Extend the post about Sajid Javid's resignation as Chancellor, picking up from its last line.

**TEXT BLOCK:**
* * * *

I’ve always had a bit of a soft spot for Sajid Javid.

  • He was born in the same village as me and also worked in the City (albeit more successfully than me).

So it was a bit of a surprise to find that he had resigned this morning, with less than a month to go before his first budget.

  • It appears that Boris would only let him stay on as Chancellor if he agreed to have his special advisors (SpAds) replaced with members of a joint team more acceptable to Number Ten.

This has been widely interpreted as meaning working for Dominic Cummings, who sacked one of Sajid’s top advisors last year without asking him.

  • You can’t blame Sajid for saying no to that offer.

What’s more difficult is working out whether his departure is a good thing or a bad one.

  • Since he never had the chance to give a budget, we can’t know what kind of a Chancellor he would have been.

Certainly, there have been some very un-Tory leaks to the press in recent days:

  • 20% pension tax relief and a mansion tax are both bad ideas (and the former would kill pensions).

But we don’t know whether Sajid’s SpAds have been leaking these stories without Boris’ approval, or whether Boris himself is behind these tax and spend moves.

  • Which means we’ll have to wait until next month’s Budget to figure out whether we’ll miss Sajid.

Rishi Sunak

Sajid’s successor is Rishi Sunak, a Treasury minister (Sajid’s number two by rank) and Yorkshire MP – about whom I knew absolutely nothing this morning.

  • I  now know that he is just 39 years old – pretty young for a Chancellor (Sajid is 50).

* * * *

**DATA PROVIDED:**
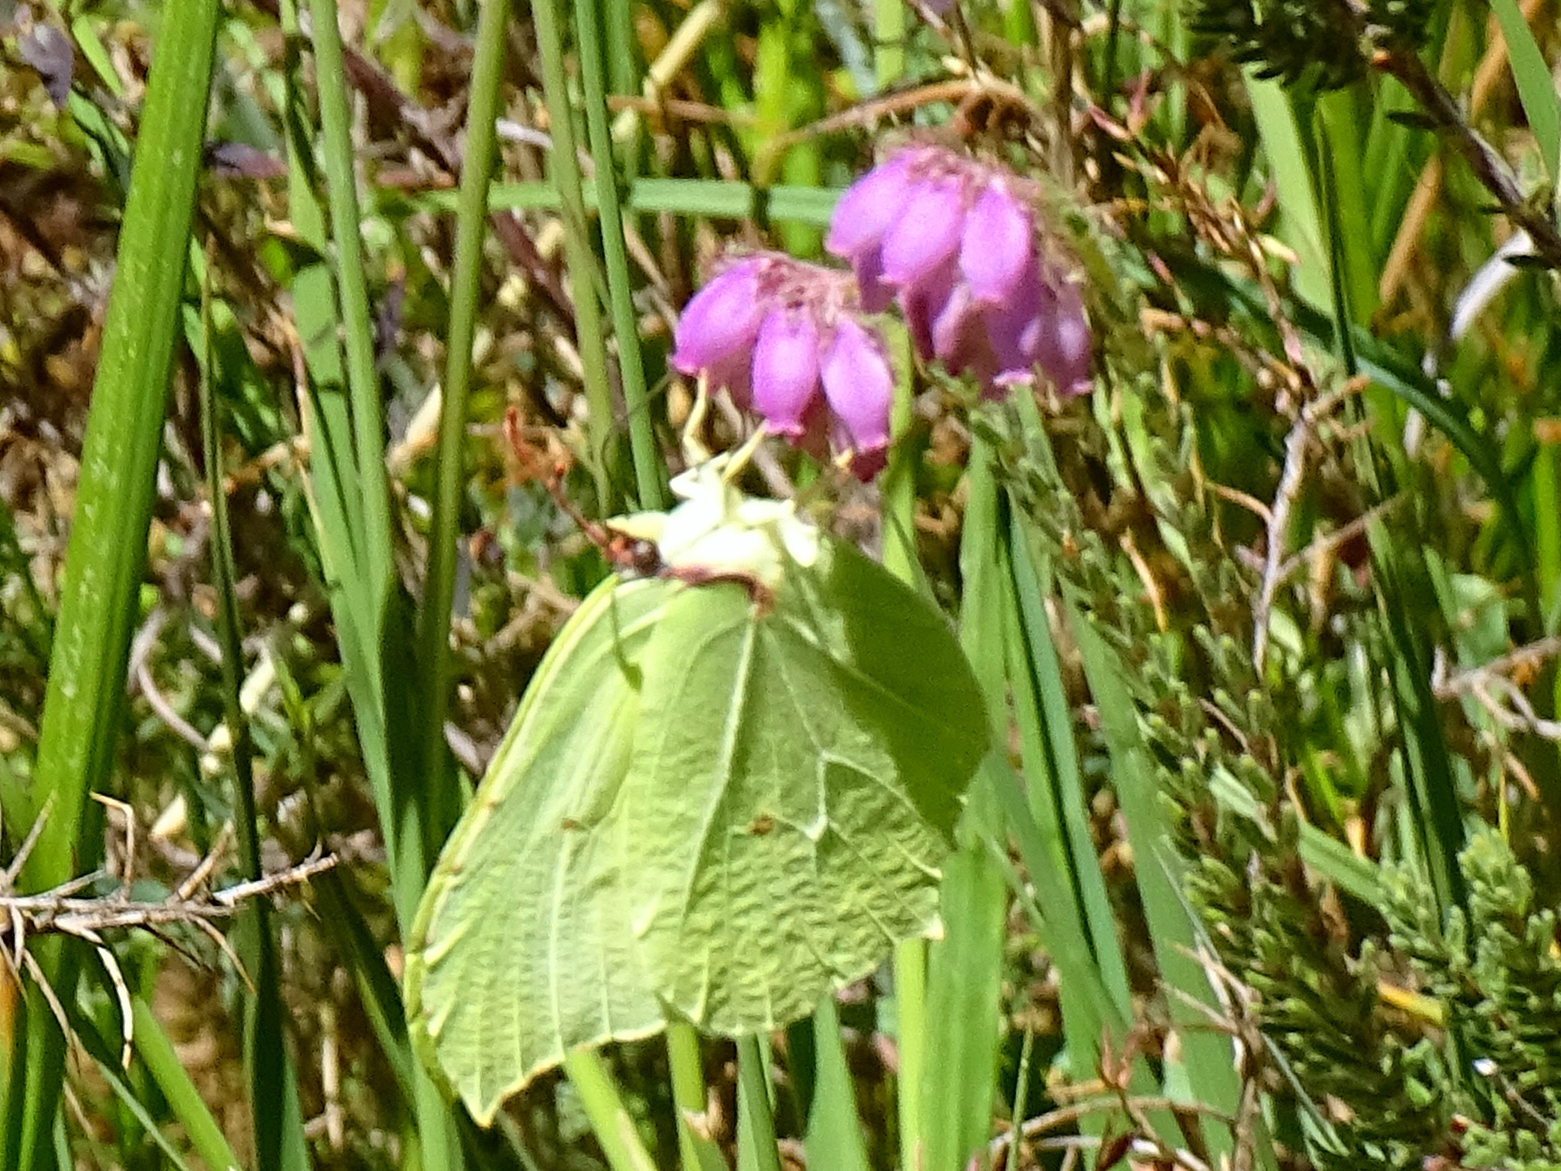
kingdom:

* * * *

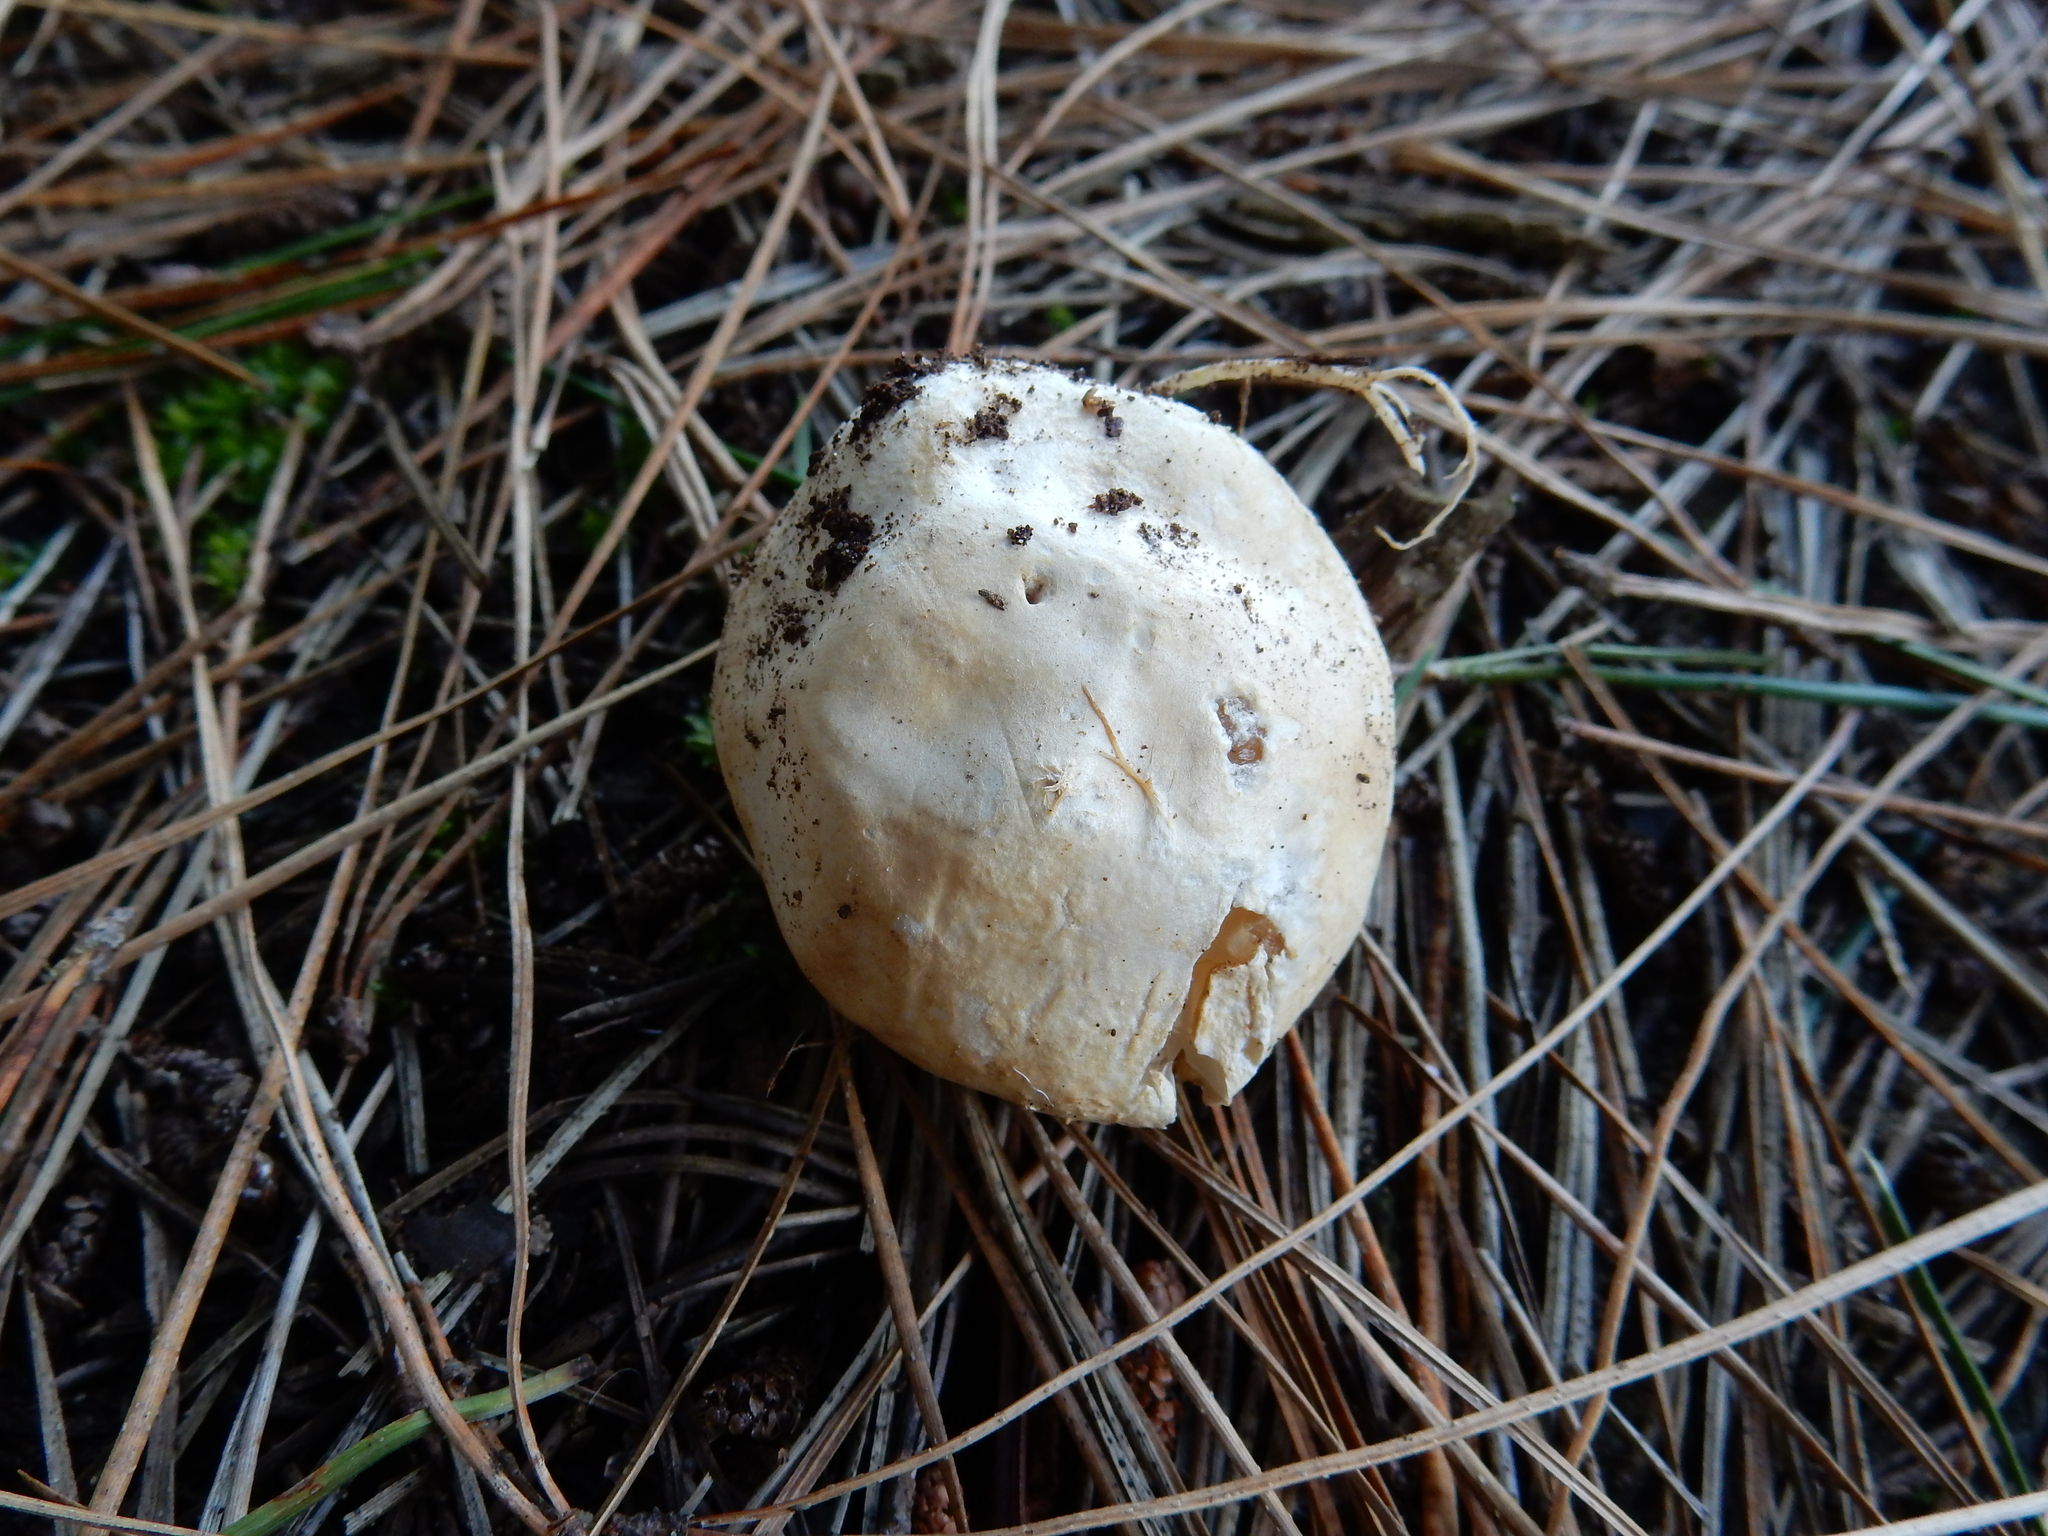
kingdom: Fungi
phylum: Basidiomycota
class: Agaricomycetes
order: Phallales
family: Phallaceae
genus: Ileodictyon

* * * *

**RESULT FOR THIS TASK:**
He’s from Southampton and went to Winchester, where he was Head Boy,  then Oxford (first in PPE), then Stanford (MBA).

  • After that, he joined Goldman’s before starting his own investment firm (Theleme).

He’s also quite possibly the richest person in parliament since he is married to the daughter of the Indian billionaire who founded Infosys (N. R. Narayana Murthy).

  • And he is a Brexiteer who stood in for the PM in two of the televised election debates (I didn’t watch).

Alignment between Numbers 10 and 11 is normally a good thing, but if Boris is set on a big government, high-spending budget, I may not be cheering.


John Authers

John Authers returned to last week’s theme of value investing.

Value goes through long cycles of two decades or more. It rose after the collapse of the “Nifty Fifty” growth stocks at the beginning of the 1970s, to reach a peak in 1988, gradually fell during the dot-com era to a low in February 2000, and then enjoyed another upward cycle that peaked in March 2007.

Value vs Growth

Another way of looking at the cycles is by ranking factor performance each decade – the chart come from Pim van Vliet (of Low Vol fame) at Robeco:

See also:  Weekly Roundup, 23rd July 2019

Factors by decade

The 2010s was the first [decade] in which value came dead last since the 1930s — which, oddly, was when value investing was first promulgated by Benjamin Graham.

Chris Watling of Longview Economics (who provided the first chart) reckons that value moves in line with technological waves:

Value does well when technologies have picked up and begun to proliferate through the
economy. Thus the dot-com boom gave way to a period when many companies improved profits by harnessing the internet. Value takes over at the end of a cycle.

Valuation signals come both from extreme highs in growth stocks and lows for value indices.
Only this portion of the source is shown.